China’s ‘Surprise’ Friday Liquidity Injection Draws Yawns As Bazooka Seen Holstered

A little over a week after cutting the MLF rate for the first time since 2016, and a little less than a week before the release of the November loan prime rate, China injected a surprise 200 billion yuan in one-year liquidity. The rate was unchanged at 3.25%.

The move was a surprise, in that it wasn’t aimed at rolling maturing loans, but rather appears to be a “pure” liquidity injection, and it came on the same day that the second of two targeted RRR cuts went into effect (recall that the across-the-board RRR cut announced in September was accompanied by a pair of targeted cuts, which were to be implemented in October and November), releasing an addition 40 billion yuan in long-term liquidity.

The PBoC mentioned tax payments in the announcement and described liquidity conditions as being at a “reasonably ample level” after today.

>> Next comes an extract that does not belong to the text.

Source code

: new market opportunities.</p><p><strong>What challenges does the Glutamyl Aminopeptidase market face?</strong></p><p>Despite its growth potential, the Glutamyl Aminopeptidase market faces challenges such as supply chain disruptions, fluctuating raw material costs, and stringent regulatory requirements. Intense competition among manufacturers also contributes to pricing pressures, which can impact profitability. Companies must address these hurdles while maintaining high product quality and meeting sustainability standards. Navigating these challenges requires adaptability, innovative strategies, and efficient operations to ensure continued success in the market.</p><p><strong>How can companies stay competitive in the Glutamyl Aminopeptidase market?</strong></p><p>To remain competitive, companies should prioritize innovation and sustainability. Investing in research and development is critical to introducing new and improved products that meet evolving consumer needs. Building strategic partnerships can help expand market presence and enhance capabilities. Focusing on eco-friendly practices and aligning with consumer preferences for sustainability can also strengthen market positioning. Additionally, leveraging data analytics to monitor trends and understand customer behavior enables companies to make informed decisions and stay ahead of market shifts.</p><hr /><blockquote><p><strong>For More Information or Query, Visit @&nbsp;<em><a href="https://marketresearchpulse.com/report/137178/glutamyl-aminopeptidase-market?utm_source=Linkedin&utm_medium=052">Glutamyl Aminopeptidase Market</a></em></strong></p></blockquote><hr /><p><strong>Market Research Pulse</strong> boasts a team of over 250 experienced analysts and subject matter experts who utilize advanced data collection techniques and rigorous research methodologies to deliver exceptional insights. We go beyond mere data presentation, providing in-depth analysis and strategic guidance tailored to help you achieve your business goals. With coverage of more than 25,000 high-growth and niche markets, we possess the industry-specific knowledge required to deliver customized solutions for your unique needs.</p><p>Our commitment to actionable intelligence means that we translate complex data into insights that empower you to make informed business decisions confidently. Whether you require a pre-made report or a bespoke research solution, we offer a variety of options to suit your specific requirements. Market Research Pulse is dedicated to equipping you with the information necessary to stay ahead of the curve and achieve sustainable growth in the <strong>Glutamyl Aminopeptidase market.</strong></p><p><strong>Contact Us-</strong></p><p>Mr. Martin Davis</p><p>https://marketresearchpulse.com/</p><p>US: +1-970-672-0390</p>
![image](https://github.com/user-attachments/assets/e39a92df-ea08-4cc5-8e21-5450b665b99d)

Read more: China Cuts MLF Rate In Nod To Sagging Economy

It now seems even more likely that the loan prime rate will be cut for a third time since the revamped calculation was introduced back in August. The LPR was not cut in October, but was reduced in September and in August, when the “new” version debuted.

“The mid-month [MLF] operation could become ‘regular’ in the future, as the PBOC uses it as a tool to push the loan prime rate lower”, Natwest’s China economist Peiqian Liu told Bloomberg.

The MLF operation on Friday came during a week when data showed China’s credit growth collapsed in October well beyond what the season drag “should” have entailed.

Aggregate financing was just 618.9 billion yuan last month, well short of the 950 billion yuan consensus expected, and below even the most tepid estimate. It represented the slowest pace of credit growth in years.

October’s activity data (retail sales, industrial output and fixed investment) also disappointed this week, perhaps giving authorities some extra incentive to act.

And yet, it still appears as though Beijing is taking a reactive, piecemeal approach to stimulus and liquidity provision as opposed to a proactive, “bazooka” approach. That’s in keeping with the desire to avoid giving anyone the impression that China has been forced to abandon the deleveraging push altogether and it may also reflect some hesitancy about monetary easing in the face of the highest CPI inflation in seven years.

“But at least it has to release liquidity to support economic growth, especially after October’s sluggish credit lending data”, Nie Wen, economist at Hwabao Trust in Shanghai, told Reuters. “Consumer price inflation is high, but the producer price index is still in a negative range. Companies’ real borrowing costs remain high”.

It wasn’t enough to cheer Chinese equities, which fell on Friday, ultimately logging their first weekly loss in four.

The yuan also snapped a win streak this week. The currency was on pace for its first down week in five.